-- TEXT EXCERPT --
══════

Today’s D Brief: DOD runs out of Ukraine funds; Anti-ISIS fight in limbo; Australia’s sub to-do list; Kim’s conniption; And a bit more.

by Braxton Taylor

The U.S. military is in damage control mode when it comes to its relationship with the Iraqi government. And this is at least partly why Defense Secretary Lloyd Austin on Thursday announced a series of upcoming meetings of what are known as the U.S.-Iraq Higher Military Commission. It’s unclear just yet precisely when those meetings will take place. 

Background: Iraqi parliamentarians, many of whom are sympathetic with their Iranian neighbors, have been upset at the U.S. military since January 2020, when the U.S. assassinated Iranian Gen. Qasem Soleimani while he was visiting Baghdad. Shortly afterward, Iraqi lawmakers passed a largely symbolic and nonbinding resolution to kick American forces out of Iraq. But nearly four years later, after Hamas attacked Israel in October and triggered wider conflict across the region via Iranian proxies in Iraq and Yemen, the U.S. military has responded with airstrikes against those militias in both Iraq and Syria. Those strikes have upset some Iraqi lawmakers yet again. 

U.S. and Iraqi officials met in Washington last August to iron out the wrinkles between the two countries under a process known as the U.S.-Iraq Joint Security Cooperation Dialogue. That meeting was ostensibly about the future of the U.S.-led counter-ISIS operation, which has been based in Iraq for years.

══════

-- DATA EXTRACT --
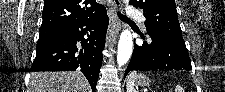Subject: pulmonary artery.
Masks as SVG:
<instances>
[{
	"label": "pulmonary artery",
	"mask_w": 225,
	"mask_h": 92,
	"mask_svg": "<svg viewBox=\"0 0 225 92\" xmlns=\"http://www.w3.org/2000/svg\"><path fill=\"white\" fill-rule=\"evenodd\" d=\"M128 15L132 18H136L141 24H144V22H145V16L138 11L132 10L129 12Z\"/></svg>",
	"instance_id": "pulmonary-artery-1"
}]
</instances>
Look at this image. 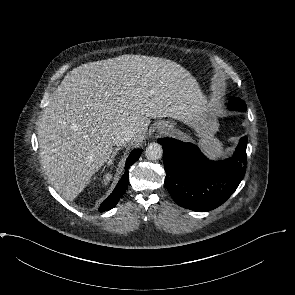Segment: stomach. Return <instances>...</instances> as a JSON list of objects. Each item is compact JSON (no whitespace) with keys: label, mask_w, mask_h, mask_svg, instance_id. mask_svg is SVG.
I'll return each instance as SVG.
<instances>
[{"label":"stomach","mask_w":295,"mask_h":295,"mask_svg":"<svg viewBox=\"0 0 295 295\" xmlns=\"http://www.w3.org/2000/svg\"><path fill=\"white\" fill-rule=\"evenodd\" d=\"M204 125H211V126H214L215 128L217 127V124L215 122V115L211 111L210 108L208 109V111H206L204 113V115L202 116V118L200 120H198L197 122H195L193 124V126H195V127H201V126H204ZM173 131L175 133H177L178 135H180V136H184L182 133L179 132L178 129H176L174 127H173Z\"/></svg>","instance_id":"obj_1"}]
</instances>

══════

-- REQUIREMENT 1 --
In the D Brief article, swap "Thursday" for "Friday" and write out the passage from "Today’s D Brief: DOD" up to and including "will take place.".
-- REQUIREMENT 2 --
According to the D Brief article, where did U.S. and Iraqi officials meet last August?
-- REQUIREMENT 3 --
Pick up the D Brief article on U.S.-Iraq military relations after its final sentence and write what comes next.
The listing won't be needed here.

-- EXPECTED OUTPUT 1 --
Today’s D Brief: DOD runs out of Ukraine funds; Anti-ISIS fight in limbo; Australia’s sub to-do list; Kim’s conniption; And a bit more.

by Braxton Taylor

The U.S. military is in damage control mode when it comes to its relationship with the Iraqi government. And this is at least partly why Defense Secretary Lloyd Austin on Friday announced a series of upcoming meetings of what are known as the U.S.-Iraq Higher Military Commission. It’s unclear just yet precisely when those meetings will take place.

-- EXPECTED OUTPUT 2 --
In Washington.

-- EXPECTED OUTPUT 3 --
SecDef Austin on Thursday: “The United States and Iraq have enjoyed a deep and productive partnership on security matters in the 10 years since the Iraqi government invited the United States and the Coalition to fight ISIS, including the seven years since the territorial defeat of ISIS in Iraq,” the Pentagon chief said in a statement, and promised “to deepen our security cooperation to advance stability within Iraq and the region.” More, here. 

A top Israeli official visited the Pentagon on Wednesday. Israeli Ministry of Defense Director General Eyal Zamir flew into northern Virginia for talks with Acting Under Secretary of Defense for Policy Sasha Baker and Under Secretary of Defense for Acquisition and Sustainment Bill LaPlante. 

Discussed: “Israel’s transition to targeted operations while maintaining military pressure on Hamas and ensuring increased humanitarian assistance to support civilian populations,” the Pentagon said in its post-meeting readout. 

They also talked about the threats posed by the Iran-backed terrorists Hezbollah in Lebanon and the Houthis in Yemen, and “A/USDP Baker underscored the need to protect civilians during military operations in Gaza,” according to the Defense Department.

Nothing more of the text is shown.